COVID-19 not a valid ground for seeking extension of parole: Karnataka High Court

"Releasing the life convicts on parole or furlough intermittently offends the sense of Justice and that shakes the confidence of right thinking members of the public..." the Court noted.
Karnataka High Court
Karnataka High Court

The Karnataka High Court recently held that parole cannot be extended on the ground that a convict is suffering from COVID-19 (Rashi Kumara v. Director General of Police, Bengaluru and Another).

"The vehement submission of counsel for the petitioner that he has been suffering from COVID-19 disease and that he needs another extension of parole for his complete recovery cannot be sustained," the Single-Judge Bench of Justice Krishna S Dixit observed while dismissing the plea.

The plea for extension of parole had been moved by one Rashi Kumara, a life imprisonment convict who was on parole since March 19, 2021 and had further sought an extension of 60 days on the ground of COVID-19 related health issues.

The State had vehemently opposed the plea on the ground that the extension of parole could defeat the very purpose of making convicts serve their sentences.

The Court was of the opinion that repeated extension of parole cannot be claimed as a matter of right and the same will have many disadvantages to the criminal justice system.

"...release of a convict on parole or furlough cannot be sought as a matter of right. A convict after undergoing the awarded punishment purges the guilt; the society and the victims of the offence have a strong justifiable expectation that the offender should serve the full sentence. Releasing the life convicts on parole or furlough intermittently offends the sense of Justice and that shakes the confidence of right thinking members of the public in the administration of Criminal Justice System; this is not a happy thing to happen in a civil society."

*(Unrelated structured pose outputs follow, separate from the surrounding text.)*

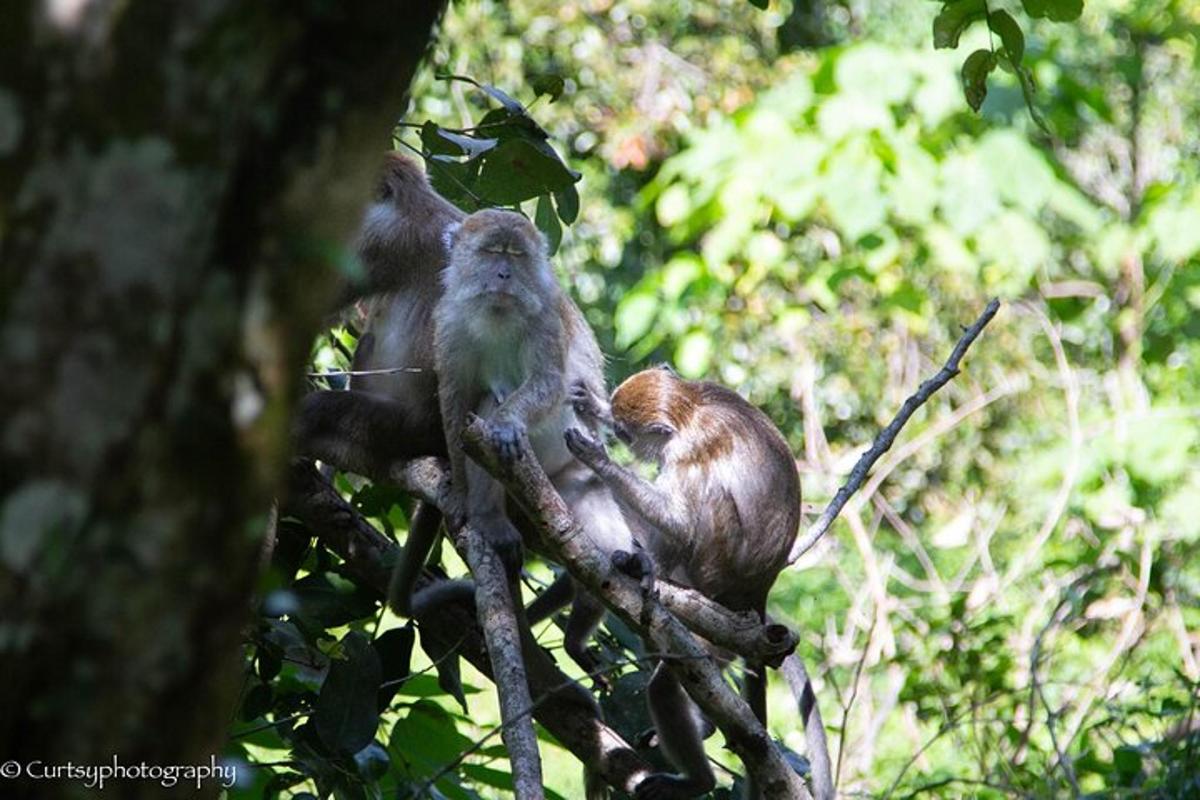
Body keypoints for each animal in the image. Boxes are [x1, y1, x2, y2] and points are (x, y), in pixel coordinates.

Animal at [564, 367, 806, 800]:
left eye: (626, 436)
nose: (620, 440)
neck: (693, 407)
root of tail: (757, 591)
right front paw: (593, 404)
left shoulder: (690, 450)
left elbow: (680, 522)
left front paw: (598, 458)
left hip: (715, 570)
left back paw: (698, 782)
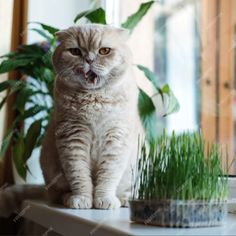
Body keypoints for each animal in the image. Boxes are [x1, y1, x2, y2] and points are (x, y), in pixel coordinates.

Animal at [0, 23, 142, 214]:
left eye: (104, 51)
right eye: (75, 51)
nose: (89, 59)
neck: (94, 100)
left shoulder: (116, 139)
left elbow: (108, 175)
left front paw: (104, 199)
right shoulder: (73, 138)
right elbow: (79, 175)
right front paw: (82, 199)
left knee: (126, 189)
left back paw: (125, 199)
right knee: (57, 194)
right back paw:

Additionally, the Court further noted that this "grant of intermittent parole or furlough apart from generating a sense of insecurity to the victims of the offence, would create an avoidable expectation (although not legitimate) amongst the inmates of the gaol; that may graduate to a kind of right to parole on the principle of parity which again is detrimental to the interest of civil society."

Rejecting the submission of the petitioner that the jail was overcrowded and that his case should be considered sympathetically, the Court opined,

"This is too feeble a ground; no statistical data is produced for maintaining such a ground; even otherwise, in a populous society like ours, there may be some over-crowding in the jail that happens inevitably; however, that is no ground for not serving the sentence."